USER enzyme: USER™ (Uracil-Specific Excision Reagent) Enzyme generates a single nucleotide gap at the location of a uracil. USER Enzyme is a mixture of Uracil DNA glycosylase (UDG) and the DNA glycosylase-lyase Endonuclease VIII (New England biolabs® Inc.).
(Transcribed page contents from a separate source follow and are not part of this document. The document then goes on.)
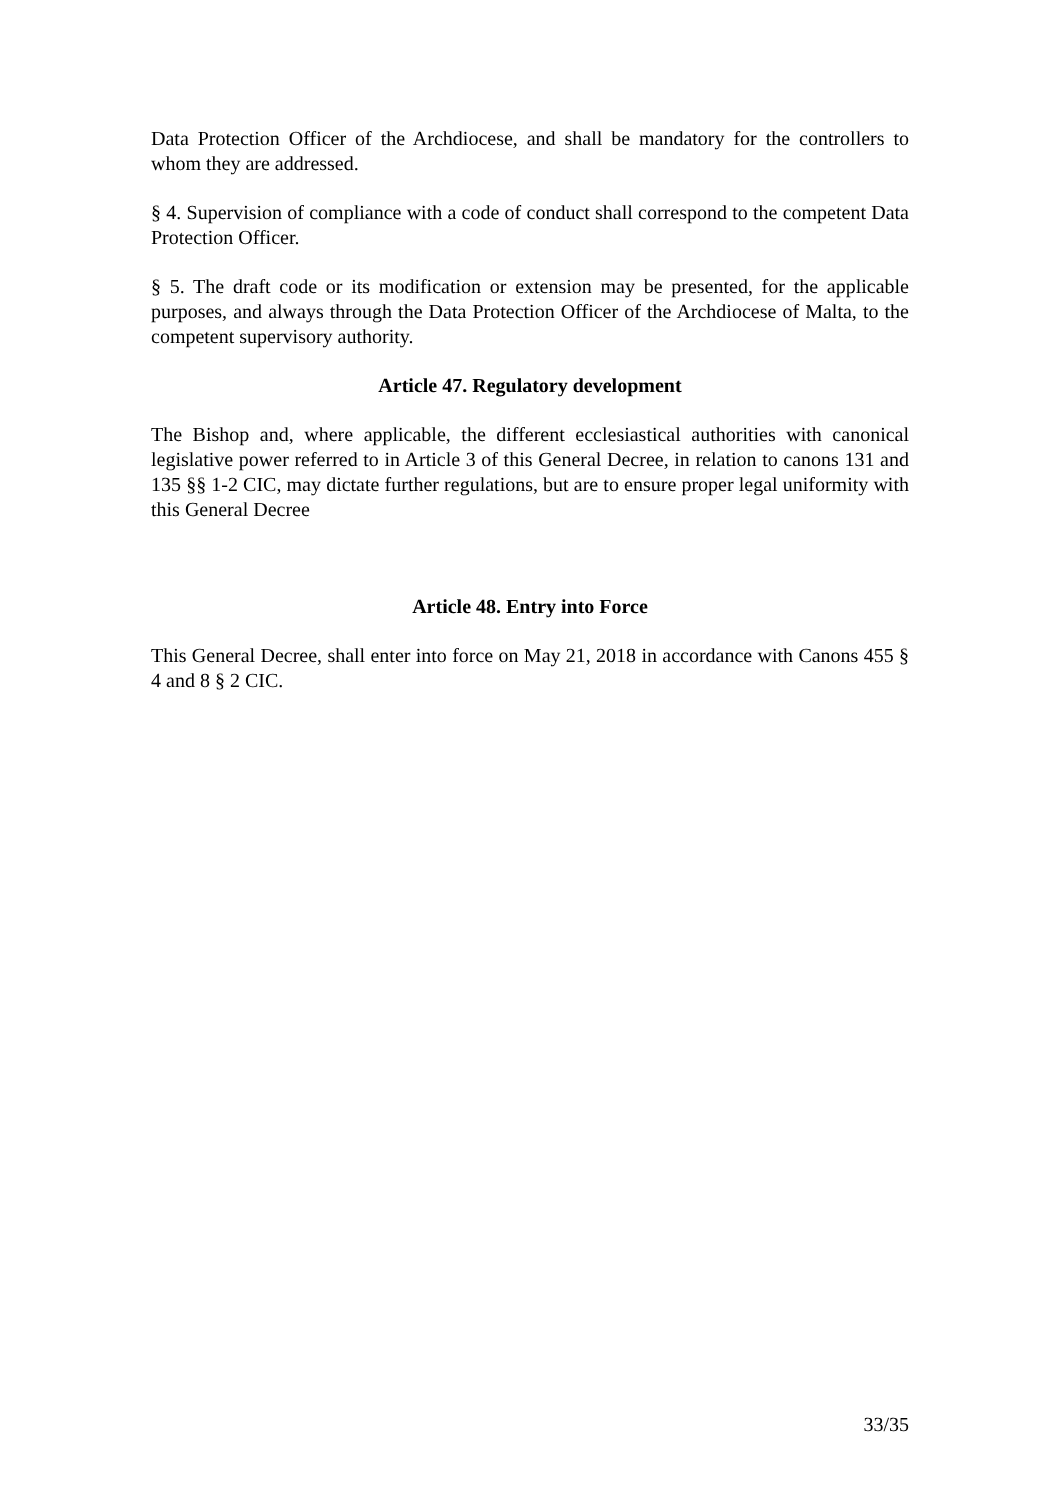Data Protection Officer of the Archdiocese, and shall be mandatory for the controllers to whom they are addressed.
§ 4. Supervision of compliance with a code of conduct shall correspond to the competent Data Protection Officer.
§ 5. The draft code or its modification or extension may be presented, for the applicable purposes, and always through the Data Protection Officer of the Archdiocese of Malta, to the competent supervisory authority.
Article 47. Regulatory development
The Bishop and, where applicable, the different ecclesiastical authorities with canonical legislative power referred to in Article 3 of this General Decree, in relation to canons 131 and 135 §§ 1-2 CIC, may dictate further regulations, but are to ensure proper legal uniformity with this General Decree
Article 48. Entry into Force
This General Decree, shall enter into force on May 21, 2018 in accordance with Canons 455 § 4 and 8 § 2 CIC.
33/35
Transformation in E. coli DH5α or E. Cloni

The preparations for the transformation can preferably be done, while the USER cloning is incubating.
Materials
  • E. coli DH5α (Bioline) or E. cloni-5α (Lucigen) competent cells
  • USER reaction

Procedure:
  1. LB plates are taken out of the refrigerator and marked. Remember to use LB plates with the right antibiotics.
  2. 50 µL competent E. coli DH5α cells per USER reaction is taken from the -80C° freezer and place on ice. Additionally, 1,5 ml tubes are placed on ice.
  3. 5 µL USER reaction mix is added to the 50 µL competent E. coli DH5α cells. Mix well by pipetting.
  4. The cells are placed on ice for 30 min.
  5. The hot plate is set on 42 °C, and each transformation is heat shocked for 1 min. The cells are put directly on ice for 2 min afterwards.
  6. 200 µL recovery medium is added pr. cell tube.
  7. The cells are placed on hot plate on 300 rpm for 30 minutes.
  8. The hot plate is increased to 1000 rpm, and the cells are placed hereon for additional 1 hour.

Control of Lux cassette

Procedure:
  1. One colony is chosen from the LB-plate, and transferred to a small plating tube with 2.5 ml LB-medium with antibiotics.
  2. Incubate over night at 37°C in the shaking incubator.
  3. The over night culture is transferred to an Erlenmeyer flask with 100 ml LB-medium and regularly checked with OD
  4. When OD600 has reached 0.4-0.6 100 µl IPTG is added
  5. The flask is taking into a dark room to see the immediate effect.